_Travail demandé:_ Remplacez « Lula » par « Luiz Inácio Lula da Silva » dans le passage de l'extrait retenu ci-dessous qui va de « Brésil-Débat. Une appréciation » jusqu'à « provisoire (MP-Medida Provisória). » inclus, puis recopiez ce passage ainsi modifié.

Brésil-Débat. Une appréciation sur le paquet de Flavio Dino censée encadrer un débat sur la sécurité nationale et la place des militaires – Henrique Canary (São Paulo)

«Le ministre de la Justice et de la Sécurité publique, Flavio Dino [ex-membre du PT, puis du PCdoB jusqu’en 2021 et depuis lors membre du PSB, sénateur de Maranhão], a présenté jeudi 26 janvier au président Lula une première liste de propositions visant à entraver les initiatives de coup d’Etat et les attaques contre l’Etat de droit démocratique. L’initiative a été baptisée «Paquet de démocratie» et devrait inclure au moins une Proposition d’amendement constitutionnel (PEC-Proposta de Emenda Constitucional), deux Projets de loi (PL-Projeto de Lei) et une Mesure provisoire (MP-Medida Provisória).

[Données recueillies]
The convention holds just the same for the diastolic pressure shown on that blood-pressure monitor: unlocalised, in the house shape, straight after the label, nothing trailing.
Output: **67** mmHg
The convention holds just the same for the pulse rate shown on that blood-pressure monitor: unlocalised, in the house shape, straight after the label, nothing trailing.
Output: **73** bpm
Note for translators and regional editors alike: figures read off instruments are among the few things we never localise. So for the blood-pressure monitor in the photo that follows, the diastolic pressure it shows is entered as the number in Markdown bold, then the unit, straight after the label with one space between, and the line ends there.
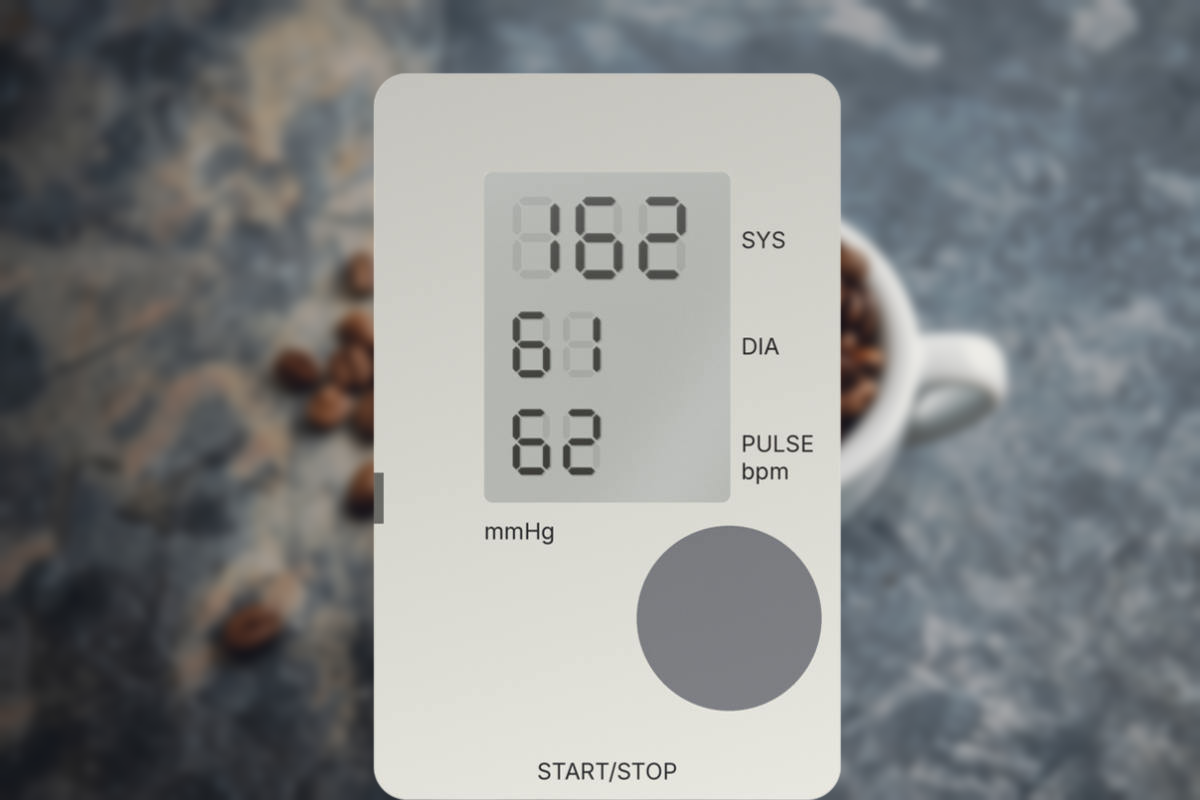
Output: **61** mmHg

_Réponse ci-dessous:_
Brésil-Débat. Une appréciation sur le paquet de Flavio Dino censée encadrer un débat sur la sécurité nationale et la place des militaires – Henrique Canary (São Paulo)

«Le ministre de la Justice et de la Sécurité publique, Flavio Dino [ex-membre du PT, puis du PCdoB jusqu’en 2021 et depuis lors membre du PSB, sénateur de Maranhão], a présenté jeudi 26 janvier au président Luiz Inácio Lula da Silva une première liste de propositions visant à entraver les initiatives de coup d’Etat et les attaques contre l’Etat de droit démocratique. L’initiative a été baptisée «Paquet de démocratie» et devrait inclure au moins une Proposition d’amendement constitutionnel (PEC-Proposta de Emenda Constitucional), deux Projets de loi (PL-Projeto de Lei) et une Mesure provisoire (MP-Medida Provisória).